The State of Washington will be conducting a full-scale analysis of the feasibility of converting city, county, state, and public transit vehicles to electric vehicles. The bill, ESHB 1160, passed the Senate and House in April, and Governor Jay Inslee signed it today.
The bill is a response to a 2018 analysis by the non-profit Coltura that found that state and local governments are in violation of Washington’s existing fleet electrification law, RCW 43.19.648, which already requires Washington state stop buying new gasoline vehicles “to the extent practicable. Coltura's mission is to accelerate the switch from gasoline vehicles to zero-emission alternatives.
The bill directs $450,000 toward the creation of a detailed analysis of how Washington’s state, county, city, and public transit agencies can cease buying new gasoline and diesel vehicles by as early as 2025.

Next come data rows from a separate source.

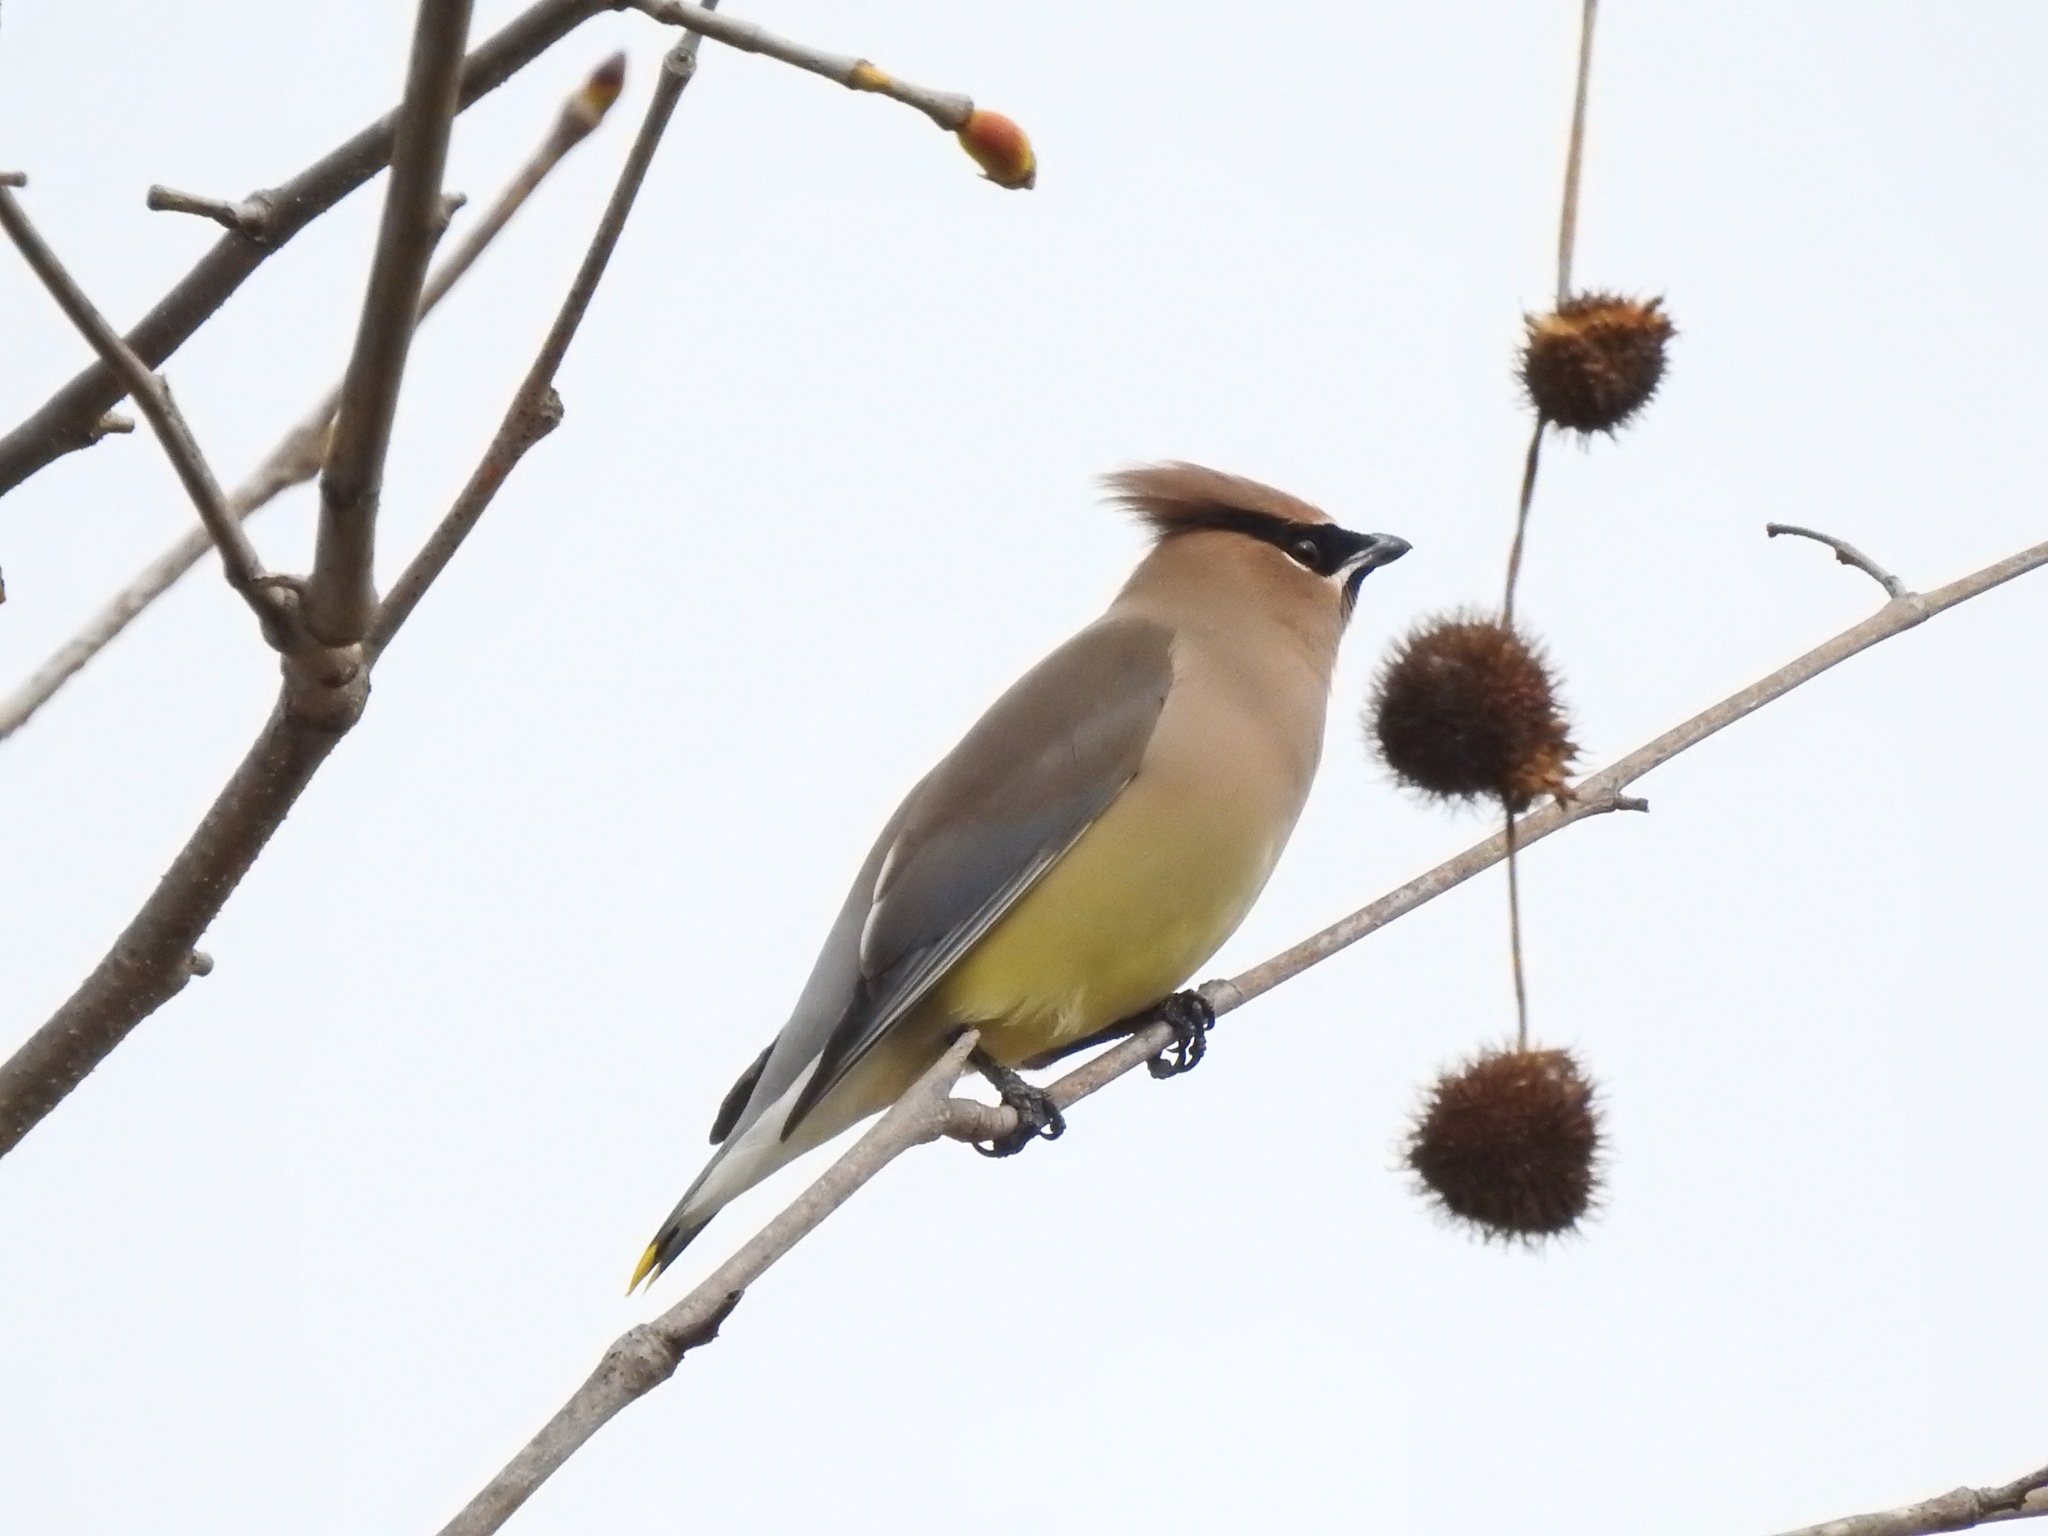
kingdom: Animalia
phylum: Chordata
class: Aves
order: Passeriformes
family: Bombycillidae
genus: Bombycilla
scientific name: Bombycilla cedrorum
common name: Cedar waxwing
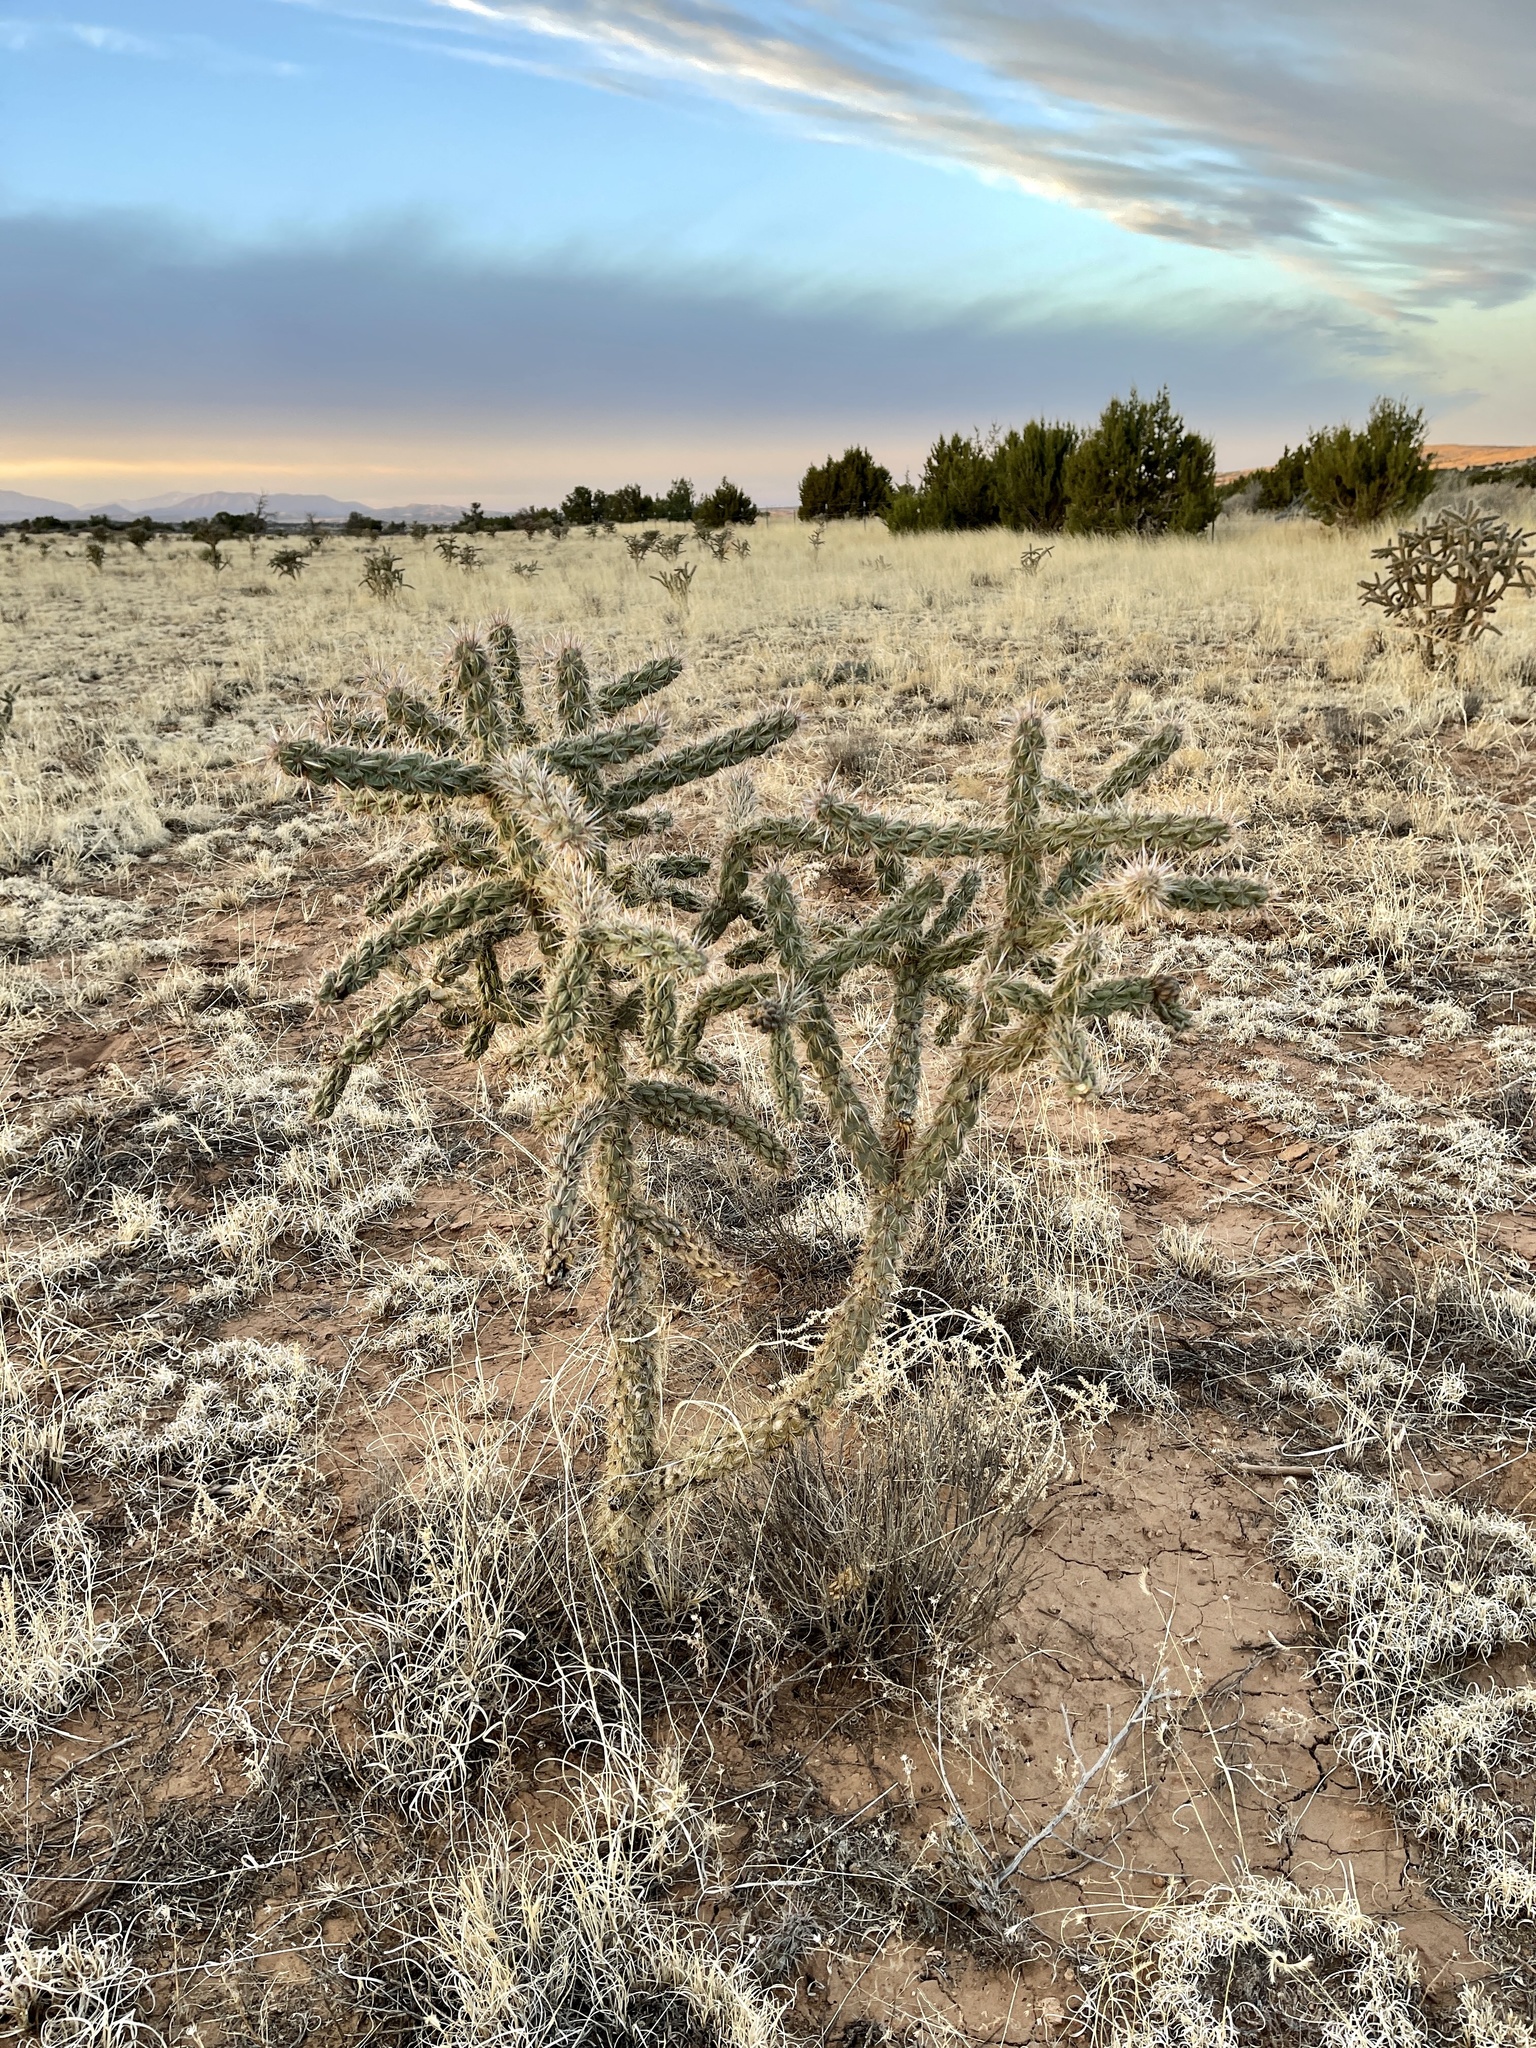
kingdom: Plantae
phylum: Tracheophyta
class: Magnoliopsida
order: Caryophyllales
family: Cactaceae
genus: Cylindropuntia
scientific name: Cylindropuntia imbricata
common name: Candelabrum cactus
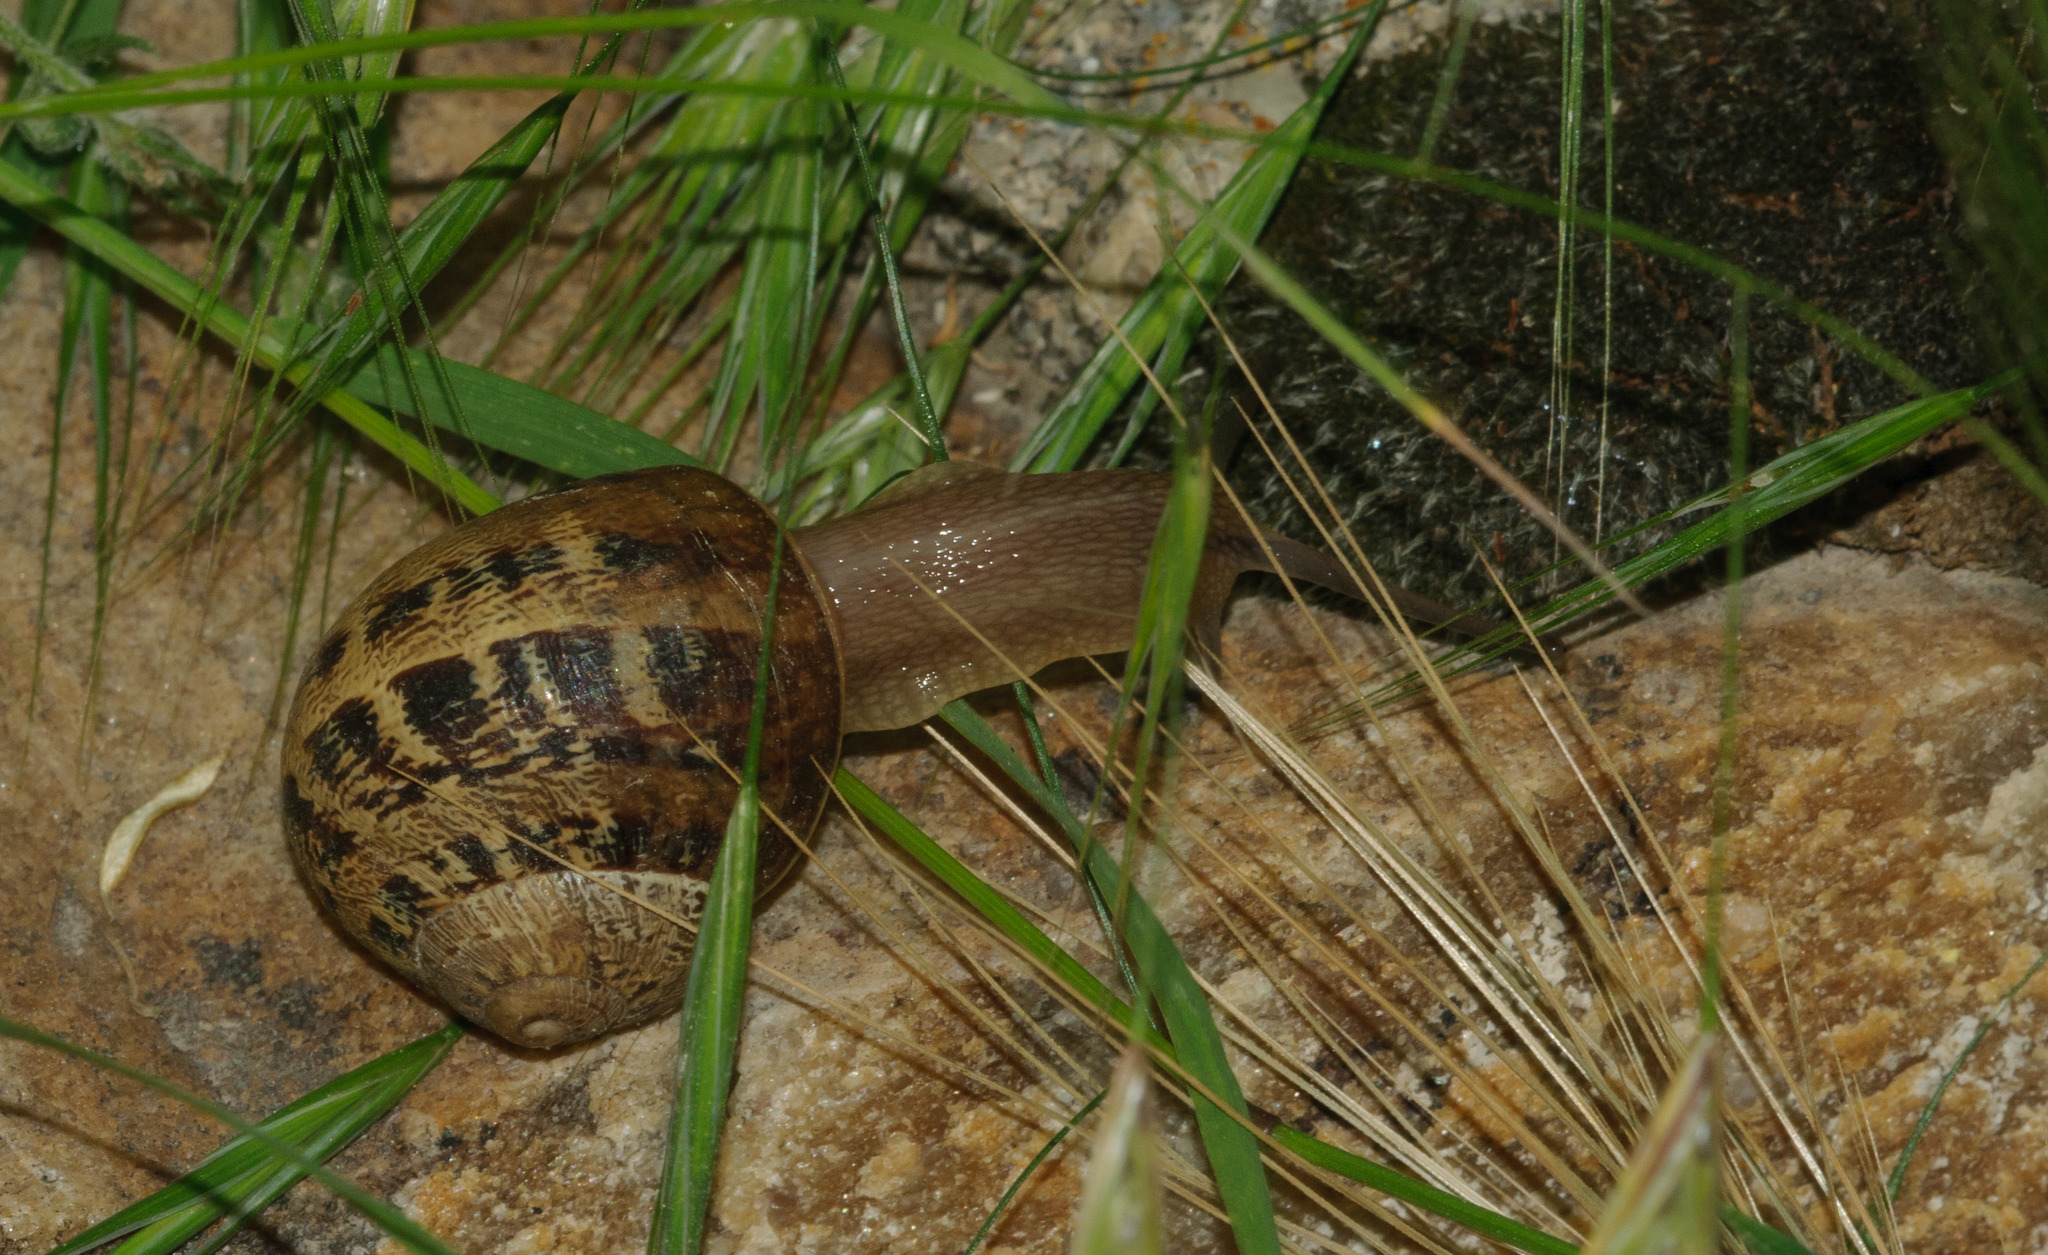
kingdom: Animalia
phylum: Mollusca
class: Gastropoda
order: Stylommatophora
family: Helicidae
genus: Cornu
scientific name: Cornu aspersum
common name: Brown garden snail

The existing electrification law is difficult to follow because of lack of funding, said Matthew Metz, Coltura co-executive director. The study hopes to address the “how” of converting to electric vehicles. He emphasizes that there are financing mechanisms out there, including a green energy fund being developed by the state.
The existing law also does not include details about enforcement, which is one reason public entities have not complied.
The study will include the projected costs for public fleets in Washington to achieve substantial conversion to electric fleets by 2025, 2030, and 2035, as well as analysis of the financing mechanisms available to public agencies to transition to EVs. It will be completed by Sept. 30, 2020.
The lead sponsor of the bill, Rep. Jake Fey, said the bill “will benefit taxpayers and the environment by charting the path to electric vehicles becoming widespread in government.”
Coltura is conducting a follow-up to its 2018 study, and Metz said the data he has so far shows the City of Seattle continues to be the leader in fleet electrification in the state. More than one-third of the city’s passenger fleet is electric, and about 7% of its vehicles are electric.
“In general, the attitude on climate-related things are really picking up. Yesterday there was a big rally. We got a lot done in the legislature this year. In the same bill, there is a little bit of financing to make charging easier,” Metz said. “There is definitely a lot of momentum right now in the state to act on climate.”